====== 本文の抜粋

2022/5/14 週間マーケットレポート

週間の値動きと概況

アメリカ長期金利(10年):2.922%
アメリカ10年BEI:2.69%
実質金利:0.232%

ニューヨーク市場は前週比で下落しています。6月と7月のFOMCでは0.5%の利上げが議題になるというFRBパウエル議長の発言を、複数のFRB高官が支持しました。また、FRBメンバーからは金融引締めに関する発言が相次ぎました。アメリカ消費者物価指数(CPI)と卸売物価指数(PPI)についてはPPIコア以外は予想を上回り、高止まりしています。

ウクライナでは、東部ドンバスでロシアがやや優勢、南部ヘルソンは膠着、ハリコフではウクライナが優勢となっています。ドンバスではロシアがドネツ川北側から占領を進めていますが、渡河時に大きな損害を受けるなど引き続き戦力の消耗が激しいようです。

生活必需品や公益といったディフェンシブセクター以外はおおむね下落しています。

(考察・感想)
ウクライナ侵攻の終わりが見えず、FRB高官からも引き締め発言が続いたことで今週は株価が下落したかと思います。FRBがさらなる引き締め姿勢を見せ、長期金利と実質金利が上昇している状況では、安全なポートフォリオにして様子見をするのが良いかと思います。引き続き投資可能なタイミングを見定めていきたいと思います。

============
====== データの内容

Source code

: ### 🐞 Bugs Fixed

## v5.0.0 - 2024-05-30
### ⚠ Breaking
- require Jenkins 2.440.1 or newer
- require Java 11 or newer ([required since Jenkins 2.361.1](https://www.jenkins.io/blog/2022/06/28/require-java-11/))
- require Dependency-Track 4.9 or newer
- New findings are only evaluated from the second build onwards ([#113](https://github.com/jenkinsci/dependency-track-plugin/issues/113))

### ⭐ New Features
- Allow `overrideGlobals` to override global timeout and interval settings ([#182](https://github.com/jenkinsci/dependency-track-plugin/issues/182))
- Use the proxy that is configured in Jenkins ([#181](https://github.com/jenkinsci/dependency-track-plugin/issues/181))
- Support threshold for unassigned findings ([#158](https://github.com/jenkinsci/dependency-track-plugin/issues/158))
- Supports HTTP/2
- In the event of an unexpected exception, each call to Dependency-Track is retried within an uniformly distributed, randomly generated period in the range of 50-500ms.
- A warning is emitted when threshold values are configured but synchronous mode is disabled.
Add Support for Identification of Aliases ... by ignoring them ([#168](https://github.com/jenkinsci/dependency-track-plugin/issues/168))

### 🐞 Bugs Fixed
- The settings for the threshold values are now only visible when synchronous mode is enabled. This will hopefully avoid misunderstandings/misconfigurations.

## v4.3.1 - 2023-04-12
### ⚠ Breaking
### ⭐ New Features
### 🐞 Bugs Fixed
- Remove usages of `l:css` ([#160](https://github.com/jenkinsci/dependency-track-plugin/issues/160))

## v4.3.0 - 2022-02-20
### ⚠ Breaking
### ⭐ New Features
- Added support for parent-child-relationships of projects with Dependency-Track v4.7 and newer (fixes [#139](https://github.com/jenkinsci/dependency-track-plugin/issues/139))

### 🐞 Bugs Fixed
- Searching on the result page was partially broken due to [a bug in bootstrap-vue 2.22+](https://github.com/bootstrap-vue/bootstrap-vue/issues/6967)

============

取り組む課題
A. 週間マーケットレポートでは、アメリカ10年BEIの値は何%と示されていますか。
B. 次の(i)〜(iii)が週間マーケットレポートの内容と一致するかどうかを、それぞれ「はい」か「いいえ」で答え、判断の根拠となる本文の語句をそのまま引用してください。
(i) ニューヨーク市場は前週比で上昇している。
(ii) ハリコフではウクライナが優勢となっている。
(iii) アメリカのCPIとPPIは、いずれも予想を下回った。
C. 週間マーケットレポートを、最後の文に続けて書き進めてください。
項目は本文とは別に用意された資料です。

演習の解答
A. 2.69%です。

B.
(i) いいえ。「ニューヨーク市場は前週比で下落しています。」
(ii) はい。「ハリコフではウクライナが優勢となっています」
(iii) いいえ。「PPIコア以外は予想を上回り、高止まりしています。」

C.
消費者物価指数(CPI)とFRB高官発言

ここ数年の消費者物価指数(CPI)の推移は以下となります。

https://twitter.com/KathyJones/status/1524368936464044032/photo/1

前月比のデータをもとにここ数ヶ月の推移を見ると、以下のようになっています。

Goods:前月比+1%程度の上昇が続いていたところ、3月の前月比は-0.4%、4月の前月比は+0.2%と落ち着いてきている
Services:Shelter(家賃)が続けて+0.5%伸びているという要因が大きく、前月比+0.5%程度が続いている
Food:1月以降は前月比+1.0%が続いている
Energy:上下が激しいものの、4月の前月比は-2.7%と一服感がある

こうしたインフレ昂進を受け、今週はFRB高官から引き締めに関する発言が相次ぎました。

FRBパウエル議長「米経済がほぼ想定通りに展開した場合は、今後2回の会合で0.5%ずつ追加利上げするのが適切となるだろう」
デイリー総裁「0.5%のペースでの利上げは極めて理にかなっていて、今後数回の会合でその動きを停止する理由は存在しない」
ボスティック総裁「おそらく2回、もしくは3回(0.5%の利上げを)実施し、インフレが引き続き2%の目標に近づくか見極めた後、利上げを小休止し、状況を確認する」
メスター総裁「永遠に0.75%の利上げを排除するのではない」

(考察・感想)
下記のように、インフレ昂進が始まったのが2021年4月あたりなので、ちょうど1年経過することになります。原油価格などが昨年ほどの伸びを見せない限り、前年同月比ではピークアウトととらえられることも多くなりそうだと思います。しかし、インフレ率を8%から2%に戻すのは難易度が高く時間がかかるでしょう。ウクライナ侵攻とサプライチェーンの目詰まりというコントロールできない要素がある中で、FRBが引き締めに動くと株価が下落するリスクも大きいように思います。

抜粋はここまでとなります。